» **TASK TO COMPLETE**
Without including the pictures, copy out every line below.

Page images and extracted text
= = =

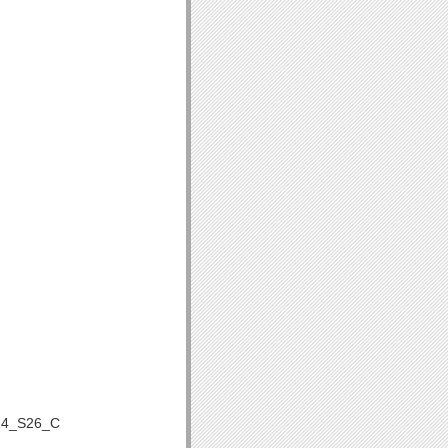
24_S26_C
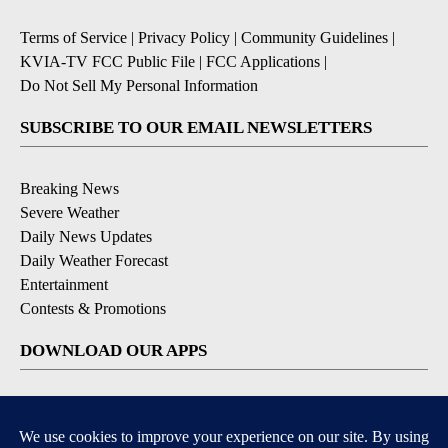
Terms of Service
|
Privacy Policy
|
Community Guidelines
|
KVIA-TV FCC Public File
|
FCC Applications
|
Do Not Sell My Personal Information
SUBSCRIBE TO OUR EMAIL NEWSLETTERS
Breaking News
Severe Weather
Daily News Updates
Daily Weather Forecast
Entertainment
Contests & Promotions
DOWNLOAD OUR APPS
Available for iOS and Android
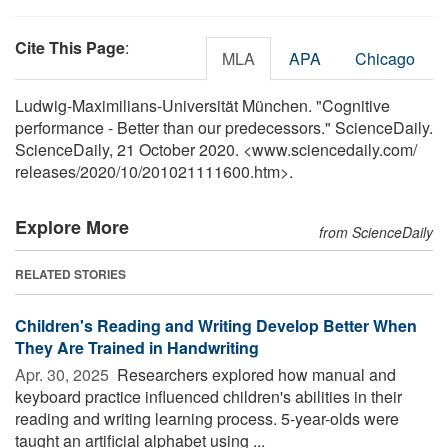
Cite This Page
:
MLA
APA
Chicago
Ludwig-Maximilians-Universität München. "Cognitive
performance - Better than our predecessors." ScienceDaily.
ScienceDaily, 21 October 2020. <www.sciencedaily.com
/
releases
/
2020
/
10
/
201021111600.htm>.
Explore More
from ScienceDaily
RELATED STORIES
Children's Reading and Writing Develop Better When
They Are Trained in Handwriting
Apr. 30, 2025 
Researchers explored how manual and
keyboard practice influenced children's abilities in their
reading and writing learning process. 5-year-olds were
taught an artificial alphabet using ...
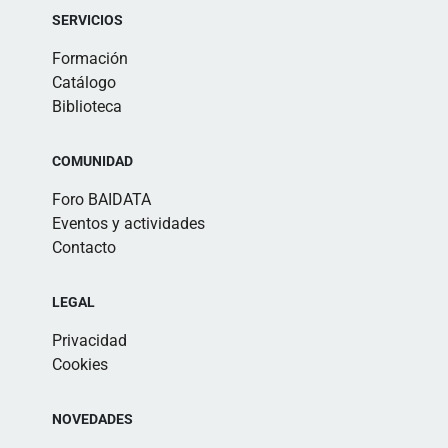
SERVICIOS
Formación
Catálogo
Biblioteca
COMUNIDAD
Foro BAIDATA
Eventos y actividades
Contacto
LEGAL
Privacidad
Cookies
NOVEDADES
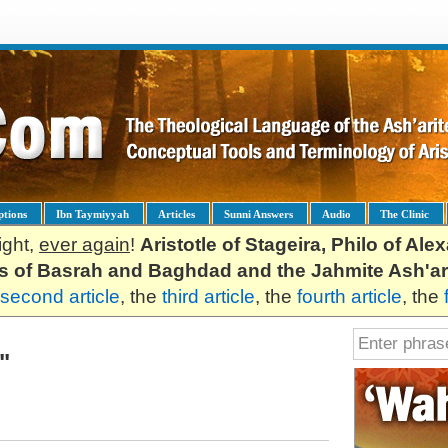
ptions
Ibn Taymiyyah
Articles
Sunni Answers
Audio
The Clinic
ight,
ever again
!
Aristotle of Stageira, Philo of Al
es of Basrah and Baghdad and the Jahmite Ash'ar
second article
, the
third article
, the
fourth article
, the
"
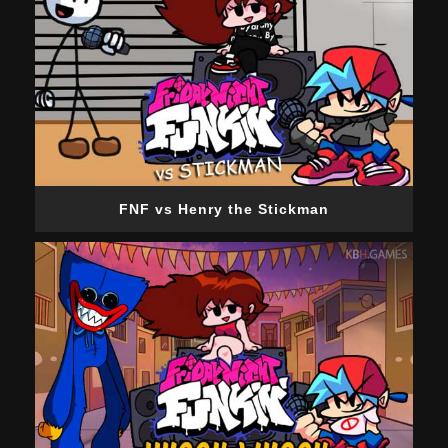
FNF vs Henry the Stickman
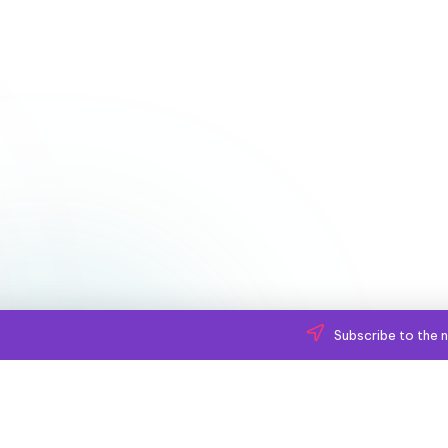
Subscribe to the n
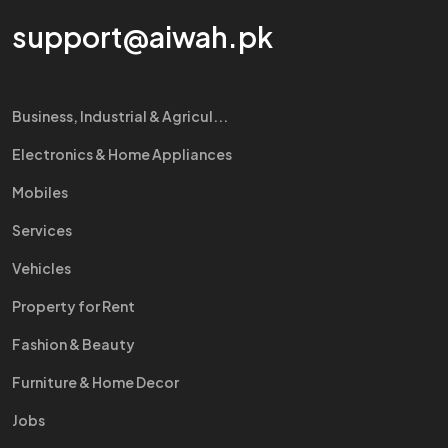
support@aiwah.pk
Business, Industrial & Agricul...
Electronics & Home Appliances
Mobiles
Services
Vehicles
Property for Rent
Fashion & Beauty
Furniture & Home Decor
Jobs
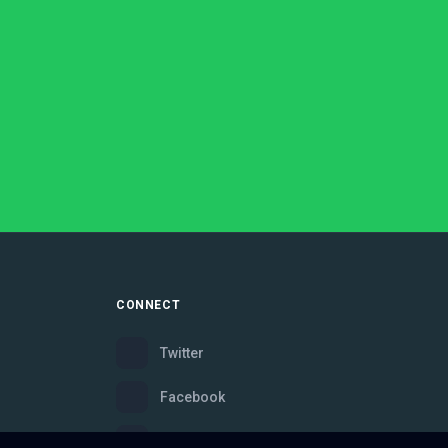
CONNECT
Twitter
Facebook
Instagram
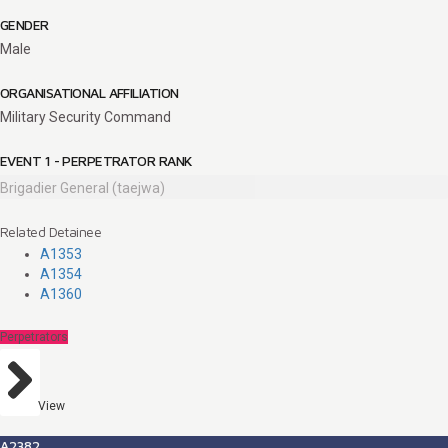
GENDER
Male
ORGANISATIONAL AFFILIATION
Military Security Command
EVENT 1 - PERPETRATOR RANK
Brigadier General (taejwa)
Related Detainee
A1353
A1354
A1360
Perpetrators
View
A2382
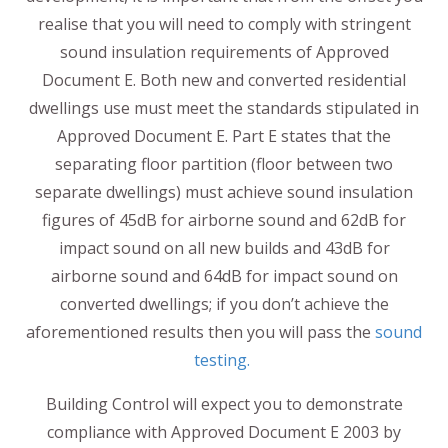
realise that you will need to comply with stringent
sound insulation requirements of Approved
Document E. Both new and converted residential
dwellings use must meet the standards stipulated in
Approved Document E. Part E states that the
separating floor partition (floor between two
separate dwellings) must achieve sound insulation
figures of 45dB for airborne sound and 62dB for
impact sound on all new builds and 43dB for
airborne sound and 64dB for impact sound on
converted dwellings; if you don’t achieve the
aforementioned results then you will pass the
sound
testing.
Building Control will expect you to demonstrate
compliance with Approved Document E 2003 by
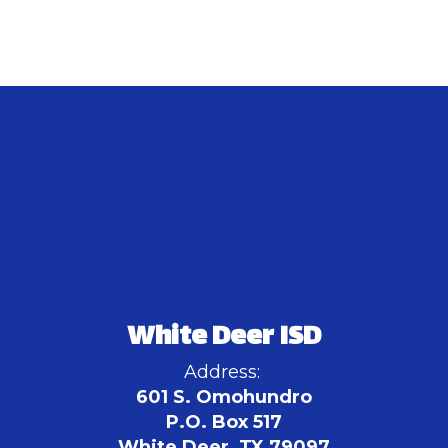
White Deer ISD
Address:
601 S. Omohundro
P.O. Box 517
White Deer, TX 79097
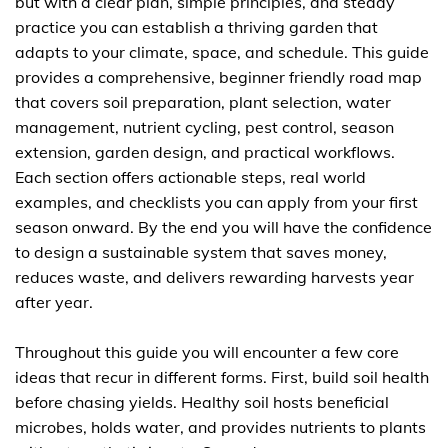
but with a clear plan, simple principles, and steady
practice you can establish a thriving garden that
adapts to your climate, space, and schedule. This guide
provides a comprehensive, beginner friendly road map
that covers soil preparation, plant selection, water
management, nutrient cycling, pest control, season
extension, garden design, and practical workflows.
Each section offers actionable steps, real world
examples, and checklists you can apply from your first
season onward. By the end you will have the confidence
to design a sustainable system that saves money,
reduces waste, and delivers rewarding harvests year
after year.
Throughout this guide you will encounter a few core
ideas that recur in different forms. First, build soil health
before chasing yields. Healthy soil hosts beneficial
microbes, holds water, and provides nutrients to plants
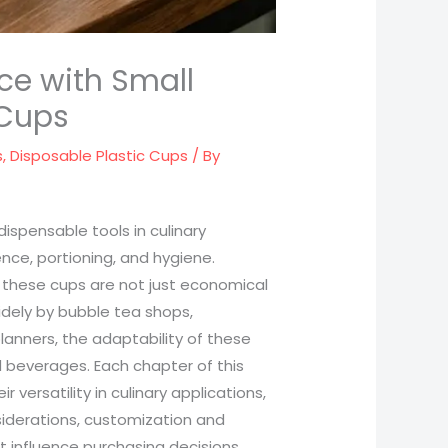
ce with Small
 Cups
s
,
Disposable Plastic Cups
/ By
ispensable tools in culinary
nce, portioning, and hygiene.
, these cups are not just economical
widely by bubble tea shops,
planners, the adaptability of these
 beverages. Each chapter of this
r versatility in culinary applications,
iderations, customization and
 influence purchasing decisions.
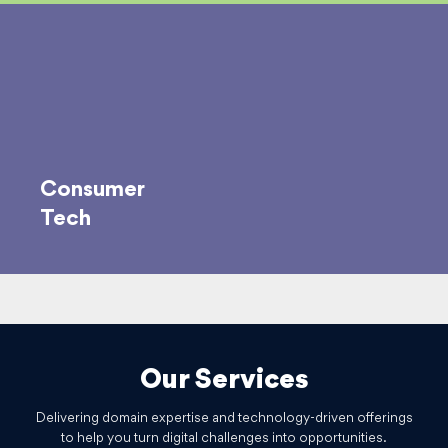
Consumer
Tech
Our Services
Delivering domain expertise and technology-driven offerings
to help you turn digital challenges into opportunities.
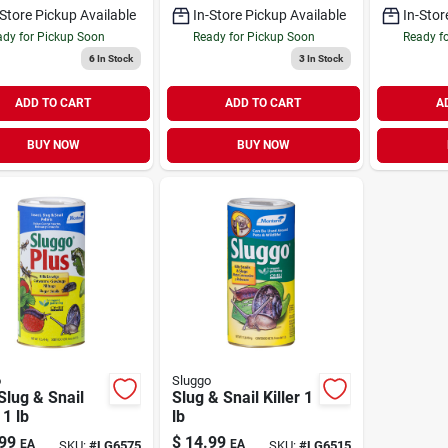
-Store Pickup Available
In-Store Pickup Available
In-Stor
dy for Pickup Soon
Ready for Pickup Soon
Ready f
6
In Stock
3
In Stock
ADD TO CART
ADD TO CART
A
BUY NOW
BUY NOW
o
Sluggo
Slug & Snail
Slug & Snail Killer 1
 1 lb
lb
99
$
14.99
EA
EA
SKU:
#
LG6575
SKU:
#
LG6515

= = =

» **ANSWER SPACE**
24_S26_C
Terms of Service
|
Privacy Policy
|
Community Guidelines
|
KVIA-TV FCC Public File
|
FCC Applications
|
Do Not Sell My Personal Information
SUBSCRIBE TO OUR EMAIL NEWSLETTERS
Breaking News
Severe Weather
Daily News Updates
Daily Weather Forecast
Entertainment
Contests & Promotions
DOWNLOAD OUR APPS
Available for iOS and Android
Cite This Page
:
MLA
APA
Chicago
Ludwig-Maximilians-Universität München. "Cognitive
performance - Better than our predecessors." ScienceDaily.
ScienceDaily, 21 October 2020. <www.sciencedaily.com
/
releases
/
2020
/
10
/
201021111600.htm>.
Explore More
from ScienceDaily
RELATED STORIES
Children's Reading and Writing Develop Better When
They Are Trained in Handwriting
Apr. 30, 2025 
Researchers explored how manual and
keyboard practice influenced children's abilities in their
reading and writing learning process. 5-year-olds were
taught an artificial alphabet using ...
SERVICIOS
Formación
Catálogo
Biblioteca
COMUNIDAD
Foro BAIDATA
Eventos y actividades
Contacto
LEGAL
Privacidad
Cookies
NOVEDADES
ptions
Ibn Taymiyyah
Articles
Sunni Answers
Audio
The Clinic
ight,
ever again
!
Aristotle of Stageira, Philo of Al
es of Basrah and Baghdad and the Jahmite Ash'ar
second article
, the
third article
, the
fourth article
, the
"
FNF vs Henry the Stickman
Subscribe to the n
support@aiwah.pk
Business, Industrial & Agricul...
Electronics & Home Appliances
Mobiles
Services
Vehicles
Property for Rent
Fashion & Beauty
Furniture & Home Decor
Jobs
CONNECT
Twitter
Facebook
Instagram
GENDER
Male
ORGANISATIONAL AFFILIATION
Military Security Command
EVENT 1 - PERPETRATOR RANK
Brigadier General (taejwa)
Related Detainee
A1353
A1354
A1360
Perpetrators
View
A2382
realise that you will need to comply with stringent
sound insulation requirements of Approved
Document E. Both new and converted residential
dwellings use must meet the standards stipulated in
Approved Document E. Part E states that the
separating floor partition (floor between two
separate dwellings) must achieve sound insulation
figures of 45dB for airborne sound and 62dB for
impact sound on all new builds and 43dB for
airborne sound and 64dB for impact sound on
converted dwellings; if you don’t achieve the
aforementioned results then you will pass the
sound
testing.
Building Control will expect you to demonstrate
compliance with Approved Document E 2003 by
White Deer ISD
Address:
601 S. Omohundro
P.O. Box 517
White Deer, TX 79097
but with a clear plan, simple principles, and steady
practice you can establish a thriving garden that
adapts to your climate, space, and schedule. This guide
provides a comprehensive, beginner friendly road map
that covers soil preparation, plant selection, water
management, nutrient cycling, pest control, season
extension, garden design, and practical workflows.
Each section offers actionable steps, real world
examples, and checklists you can apply from your first
season onward. By the end you will have the confidence
to design a sustainable system that saves money,
reduces waste, and delivers rewarding harvests year
after year.
Throughout this guide you will encounter a few core
ideas that recur in different forms. First, build soil health
before chasing yields. Healthy soil hosts beneficial
microbes, holds water, and provides nutrients to plants
ce with Small
 Cups
s
,
Disposable Plastic Cups
/ By
ispensable tools in culinary
nce, portioning, and hygiene.
, these cups are not just economical
widely by bubble tea shops,
planners, the adaptability of these
 beverages. Each chapter of this
r versatility in culinary applications,
iderations, customization and
 influence purchasing decisions.
Consumer
Tech
Our Services
Delivering domain expertise and technology-driven offerings
to help you turn digital challenges into opportunities.
-Store Pickup Available
In-Store Pickup Available
In-Stor
dy for Pickup Soon
Ready for Pickup Soon
Ready f
6
In Stock
3
In Stock
ADD TO CART
ADD TO CART
A
BUY NOW
BUY NOW
o
Sluggo
Slug & Snail
Slug & Snail Killer 1
 1 lb
lb
99
$
14.99
EA
EA
SKU:
#
LG6575
SKU:
#
LG6515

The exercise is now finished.